### TEXT PROVIDED

=== Begin Enclosure ===

As I See It

Keep politicians out of Supreme Court

The Foreign Currency Deposits Act (FCDA) was passed by Congress decades ago, when we had a shortage of foreign exchange and investments. Some rich Filipinos were afraid of peso devaluation and therefore kept their savings in dollars. But we had currency controls, so some corrupt Filipinos deposited their dollars in banks abroad to keep these out of the reach of the Philippine government. Also, foreign investors were shying away from the Philippines because of the same currency controls.

So the FCDA was passed to keep the dollars here and to invite more. The law guaranteed the secrecy of foreign currency deposits in Philippine banks. The banks are prohibited from revealing to anyone the deposits in foreign currency with them. The only exception is when the depositor executes a waiver allowing an examination of his bank accounts.


The Code of Conduct for Government Officials and Employees and the law requiring the filing every year by all government officials and employees of their statements of assets, liabilities and net worth (SALNs), as well as the Unexplained Wealth Law, were enacted by Congress to fight the spreading corruption in the government. Investigators looked into the SALNs to find out whether or not the public official or employee enriched himself while employed in the government. If the official cannot explain the source of assets beyond the limits of his legitimate income, these are presumed to be ill-gotten and are forfeited in favor of the government.

=== End Enclosure ===

Figure understanding tasks
=== Begin Enclosure ===

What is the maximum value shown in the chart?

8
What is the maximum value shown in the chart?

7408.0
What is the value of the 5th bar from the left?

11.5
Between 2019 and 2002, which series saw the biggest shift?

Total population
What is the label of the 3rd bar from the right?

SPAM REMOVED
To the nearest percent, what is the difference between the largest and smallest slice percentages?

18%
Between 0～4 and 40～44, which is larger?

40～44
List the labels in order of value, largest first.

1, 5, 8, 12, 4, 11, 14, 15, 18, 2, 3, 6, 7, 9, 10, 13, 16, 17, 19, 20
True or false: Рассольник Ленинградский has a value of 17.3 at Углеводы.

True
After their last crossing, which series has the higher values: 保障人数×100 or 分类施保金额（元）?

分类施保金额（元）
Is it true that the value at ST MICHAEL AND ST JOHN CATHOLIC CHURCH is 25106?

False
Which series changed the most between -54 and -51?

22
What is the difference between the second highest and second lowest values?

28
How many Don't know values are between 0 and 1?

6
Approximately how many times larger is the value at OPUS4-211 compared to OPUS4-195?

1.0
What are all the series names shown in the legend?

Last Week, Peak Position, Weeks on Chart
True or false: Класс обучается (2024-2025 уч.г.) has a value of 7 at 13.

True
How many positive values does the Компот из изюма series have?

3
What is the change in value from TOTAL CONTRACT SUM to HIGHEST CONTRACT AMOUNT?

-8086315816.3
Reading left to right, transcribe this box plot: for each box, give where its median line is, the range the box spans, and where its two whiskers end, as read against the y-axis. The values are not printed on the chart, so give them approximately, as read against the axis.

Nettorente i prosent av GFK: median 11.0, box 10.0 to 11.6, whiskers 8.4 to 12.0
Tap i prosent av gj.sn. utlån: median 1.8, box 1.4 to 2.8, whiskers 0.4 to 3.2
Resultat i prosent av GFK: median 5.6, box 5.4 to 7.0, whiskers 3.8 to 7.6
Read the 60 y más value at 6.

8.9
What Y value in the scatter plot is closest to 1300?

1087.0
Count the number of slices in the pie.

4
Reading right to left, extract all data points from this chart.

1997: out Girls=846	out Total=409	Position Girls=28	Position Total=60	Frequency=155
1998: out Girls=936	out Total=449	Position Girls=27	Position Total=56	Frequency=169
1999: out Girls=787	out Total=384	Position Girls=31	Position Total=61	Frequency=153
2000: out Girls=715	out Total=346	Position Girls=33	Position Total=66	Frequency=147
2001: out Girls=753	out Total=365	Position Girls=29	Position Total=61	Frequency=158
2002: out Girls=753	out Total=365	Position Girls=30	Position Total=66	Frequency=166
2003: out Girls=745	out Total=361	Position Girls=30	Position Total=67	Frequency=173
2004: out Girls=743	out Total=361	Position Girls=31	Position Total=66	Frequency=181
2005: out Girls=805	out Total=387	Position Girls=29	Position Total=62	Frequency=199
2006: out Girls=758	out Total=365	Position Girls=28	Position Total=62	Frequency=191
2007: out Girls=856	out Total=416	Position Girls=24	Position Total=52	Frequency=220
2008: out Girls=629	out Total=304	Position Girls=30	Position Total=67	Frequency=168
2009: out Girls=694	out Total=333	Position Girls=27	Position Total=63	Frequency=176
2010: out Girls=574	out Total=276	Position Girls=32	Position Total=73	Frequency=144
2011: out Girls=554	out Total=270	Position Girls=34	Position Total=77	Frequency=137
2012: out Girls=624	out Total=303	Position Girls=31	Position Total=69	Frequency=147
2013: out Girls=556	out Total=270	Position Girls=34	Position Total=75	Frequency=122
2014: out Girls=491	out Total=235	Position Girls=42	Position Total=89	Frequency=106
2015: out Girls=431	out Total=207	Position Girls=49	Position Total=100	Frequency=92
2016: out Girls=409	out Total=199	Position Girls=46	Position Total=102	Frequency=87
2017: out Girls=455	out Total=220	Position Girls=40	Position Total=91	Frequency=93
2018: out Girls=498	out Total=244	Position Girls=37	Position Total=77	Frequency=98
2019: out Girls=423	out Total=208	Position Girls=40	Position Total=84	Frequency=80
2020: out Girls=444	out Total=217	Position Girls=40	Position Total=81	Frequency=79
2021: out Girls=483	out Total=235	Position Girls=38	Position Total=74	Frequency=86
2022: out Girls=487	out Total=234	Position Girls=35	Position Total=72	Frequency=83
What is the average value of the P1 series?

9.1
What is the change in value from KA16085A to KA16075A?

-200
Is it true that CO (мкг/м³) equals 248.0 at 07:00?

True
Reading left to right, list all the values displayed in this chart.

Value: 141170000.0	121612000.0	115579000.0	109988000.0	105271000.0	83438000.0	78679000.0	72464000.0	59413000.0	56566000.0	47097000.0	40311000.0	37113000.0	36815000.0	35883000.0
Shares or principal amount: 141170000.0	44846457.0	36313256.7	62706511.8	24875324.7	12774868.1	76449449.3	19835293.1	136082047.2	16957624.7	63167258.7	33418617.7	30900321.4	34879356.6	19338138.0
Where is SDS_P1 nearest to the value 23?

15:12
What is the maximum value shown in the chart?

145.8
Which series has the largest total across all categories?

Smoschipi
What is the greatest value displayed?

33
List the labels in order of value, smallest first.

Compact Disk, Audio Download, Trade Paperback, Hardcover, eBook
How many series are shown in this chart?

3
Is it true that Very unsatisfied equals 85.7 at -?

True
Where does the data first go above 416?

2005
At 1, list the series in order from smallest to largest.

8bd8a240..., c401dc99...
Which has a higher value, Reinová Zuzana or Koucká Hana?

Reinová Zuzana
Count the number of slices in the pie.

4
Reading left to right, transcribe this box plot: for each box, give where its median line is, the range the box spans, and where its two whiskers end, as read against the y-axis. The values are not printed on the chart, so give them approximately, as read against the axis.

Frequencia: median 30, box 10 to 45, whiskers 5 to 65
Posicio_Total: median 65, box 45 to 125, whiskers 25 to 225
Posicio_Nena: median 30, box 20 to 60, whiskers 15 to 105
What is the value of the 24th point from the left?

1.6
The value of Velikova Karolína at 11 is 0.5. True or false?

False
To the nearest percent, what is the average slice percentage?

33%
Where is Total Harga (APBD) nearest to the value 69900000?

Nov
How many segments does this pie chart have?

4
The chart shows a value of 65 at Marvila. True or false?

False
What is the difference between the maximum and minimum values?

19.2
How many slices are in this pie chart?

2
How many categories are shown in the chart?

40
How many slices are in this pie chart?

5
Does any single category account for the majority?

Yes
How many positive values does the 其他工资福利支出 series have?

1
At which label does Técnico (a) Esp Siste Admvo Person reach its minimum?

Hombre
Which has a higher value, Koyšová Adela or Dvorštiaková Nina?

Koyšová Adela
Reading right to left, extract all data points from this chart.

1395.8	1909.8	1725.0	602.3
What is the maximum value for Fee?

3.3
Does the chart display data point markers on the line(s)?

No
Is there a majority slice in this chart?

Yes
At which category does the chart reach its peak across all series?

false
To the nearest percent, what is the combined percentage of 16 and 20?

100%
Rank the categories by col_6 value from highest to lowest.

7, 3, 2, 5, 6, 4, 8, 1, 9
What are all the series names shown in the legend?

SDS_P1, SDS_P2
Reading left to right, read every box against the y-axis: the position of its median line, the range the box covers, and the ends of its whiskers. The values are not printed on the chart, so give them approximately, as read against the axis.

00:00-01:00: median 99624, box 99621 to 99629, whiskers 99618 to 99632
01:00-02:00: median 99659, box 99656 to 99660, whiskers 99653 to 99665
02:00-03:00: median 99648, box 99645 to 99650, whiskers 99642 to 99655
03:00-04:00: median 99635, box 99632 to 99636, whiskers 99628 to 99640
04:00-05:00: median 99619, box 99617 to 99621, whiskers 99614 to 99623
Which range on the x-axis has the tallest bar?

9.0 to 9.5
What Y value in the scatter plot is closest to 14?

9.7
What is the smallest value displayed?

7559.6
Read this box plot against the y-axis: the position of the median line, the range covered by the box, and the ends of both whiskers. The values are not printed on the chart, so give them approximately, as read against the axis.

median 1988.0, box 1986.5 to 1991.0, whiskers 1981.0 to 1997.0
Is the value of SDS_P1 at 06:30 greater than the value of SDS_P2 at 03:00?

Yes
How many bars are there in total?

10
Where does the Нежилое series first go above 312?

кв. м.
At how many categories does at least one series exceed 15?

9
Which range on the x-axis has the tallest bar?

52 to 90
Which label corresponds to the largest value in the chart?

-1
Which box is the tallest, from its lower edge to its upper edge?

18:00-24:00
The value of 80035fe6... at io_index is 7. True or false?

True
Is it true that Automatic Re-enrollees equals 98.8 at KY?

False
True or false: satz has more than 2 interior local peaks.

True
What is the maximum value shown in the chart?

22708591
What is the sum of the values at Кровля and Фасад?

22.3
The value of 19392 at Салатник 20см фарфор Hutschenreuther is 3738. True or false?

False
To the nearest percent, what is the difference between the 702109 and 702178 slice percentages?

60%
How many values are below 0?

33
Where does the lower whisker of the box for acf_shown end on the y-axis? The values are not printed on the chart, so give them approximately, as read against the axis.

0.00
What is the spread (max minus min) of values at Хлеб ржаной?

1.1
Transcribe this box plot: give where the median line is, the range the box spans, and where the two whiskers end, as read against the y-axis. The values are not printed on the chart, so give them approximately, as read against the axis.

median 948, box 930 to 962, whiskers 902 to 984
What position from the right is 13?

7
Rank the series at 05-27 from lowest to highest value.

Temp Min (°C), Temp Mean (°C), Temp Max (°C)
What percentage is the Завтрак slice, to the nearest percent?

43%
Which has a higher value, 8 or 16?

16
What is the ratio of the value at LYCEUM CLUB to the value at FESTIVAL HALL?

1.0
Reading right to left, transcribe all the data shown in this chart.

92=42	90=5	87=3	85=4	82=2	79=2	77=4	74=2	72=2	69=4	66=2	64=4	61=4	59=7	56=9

=== End Enclosure ===

### PARTS OF THE EXERCISE
[1] In the column on the Foreign Currency Deposits Act, what is the only exception to the ban on banks revealing foreign currency deposits?
[2] Pick up the column on the Foreign Currency Deposits Act after its final sentence and continue it.

### RESPONSES TO THE TASKS
[1] The depositor signs a waiver allowing an examination of his bank accounts.

[2]
Alas, because the laws are contradictory (one guarantees the secrecy of foreign currency deposits while the others mandate transparency), the corrupt are using one law against the others. As former Chief Justice Renato Corona argued in his defense at his Senate impeachment trial, the FCDA, which assures secrecy, nullifies the transparency provisions of the later laws even though jurisprudence dictates that laws passed later overrule earlier ones.


Because of this contradiction, there is now a clamor for all public officials to sign waivers to the secrecy of their foreign currency bank deposits. Those who have nothing to hide have readily signed waivers but those who do will, of course, use the FCDA as an excuse not to. What will happen is that while the bank deposits of honest officials will be open to scrutiny, those of corrupt ones will continue to be hidden. Which defeats the very purpose of the SALN and the Unexplained Wealth laws.

Now then, instead of asking public officials to sign waivers, why not just include the waivers in the SALN forms? When the official signs his SALN, he also signs the waiver.

If that requires legislation, Congress should waste no time in passing an amendment to the SALN law that will, in effect, repeal the absolute secrecy provision in the FCDA and prevent a repetition of the unfortunate Corona affair.

* * *

With the removal of Corona as Chief Justice, there is now a scramble among members of the judiciary, lawyers, and politicians to be appointed as his replacement. President Aquino has set the correct first step: the Chief Justice should come from inside the Supreme Court. Personally, I think the seniority rule that has been followed for decades should be continued to avoid infighting and intrigues among the associate justices.

There is another reform that I propose when it comes to appointing associate justices: that appointees should come only from the bench, the academe, and the ranks of practicing lawyers. Politicians should be excluded. Politicians have a tendency to spoil a basket of good apples.

In recent years, more and more politicians have been appointed to the Supreme Court. There was a time when about a third of the justices were former congressmen, senators and Cabinet members.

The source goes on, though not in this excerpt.